Regarding colonic perforation, based on Laplace’s law, it has been suggested that air insufflation during colonoscopy generates a higher pressure in the cecum than in the rest of the colon, increasing vulnerability to injury. This hypothesis is supported by a large study addressing major post-polypectomy complications that reported nine barotraumatic perforations, all of them by cecal blow-out [21]. In addition, Rutter et al. also hypothesized that the more perpendicular approach of polypectomy in the cecum may increase the risk of complications. Scientific evidence in support of these theories is lacking.

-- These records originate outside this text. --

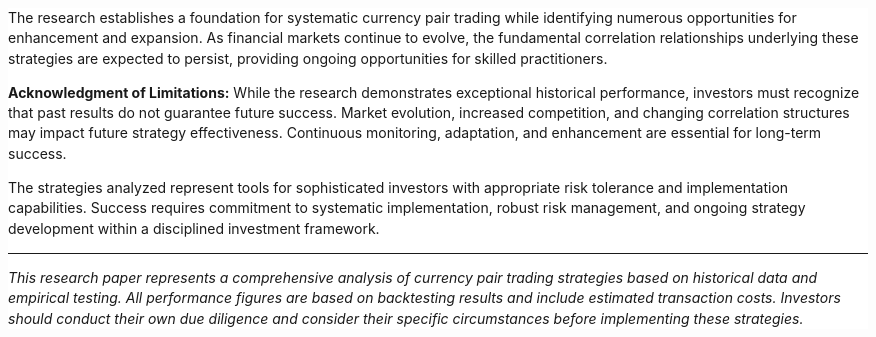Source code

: The research establishes a foundation for systematic currency pair trading while identifying numerous opportunities for enhancement and expansion. As financial markets continue to evolve, the fundamental correlation relationships underlying these strategies are expected to persist, providing ongoing opportunities for skilled practitioners.

**Acknowledgment of Limitations:**
While the research demonstrates exceptional historical performance, investors must recognize that past results do not guarantee future success. Market evolution, increased competition, and changing correlation structures may impact future strategy effectiveness. Continuous monitoring, adaptation, and enhancement are essential for long-term success.

The strategies analyzed represent tools for sophisticated investors with appropriate risk tolerance and implementation capabilities. Success requires commitment to systematic implementation, robust risk management, and ongoing strategy development within a disciplined investment framework.

---

*This research paper represents a comprehensive analysis of currency pair trading strategies based on historical data and empirical testing. All performance figures are based on backtesting results and include estimated transaction costs. Investors should conduct their own due diligence and consider their specific circumstances before implementing these strategies.*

The large sample size and the systematic collection of adverse events in the study by Rutter at al. make their conclusions reliable. However, the authors include only a few potential risk factors for post-polypectomy complications. Although some may be confounders (especially patient comorbidity) [11], others such as coagulation status, consumption of thienopyridines (especially in addition to acetylsalicylic acid) or anticoagulants, and timing of resumption may certainly be important. In fact, recent studies have found a higher rate of severe bleeding associated with the combination of thienopyridines and acetylsalicylic acid treatment [10] and the consumption of warfarin is a well-known risk factor [11].

Finally, prophylaxis against bleeding might be another factor to take into account. Although post-polypectomy methods seem to be more effective for the prevention of immediate bleeding, as reported in a meta-analysis [22], a recent controlled study suggests that prophylactic clipping after resection of large flat and sessile polyps (≥ 2 cm) might prevent delayed bleeding also [23].

In conclusion, this study confirms that cecal location per se confers a high risk of major complications, especially following endoscopic polypectomy of large and sessile polyps.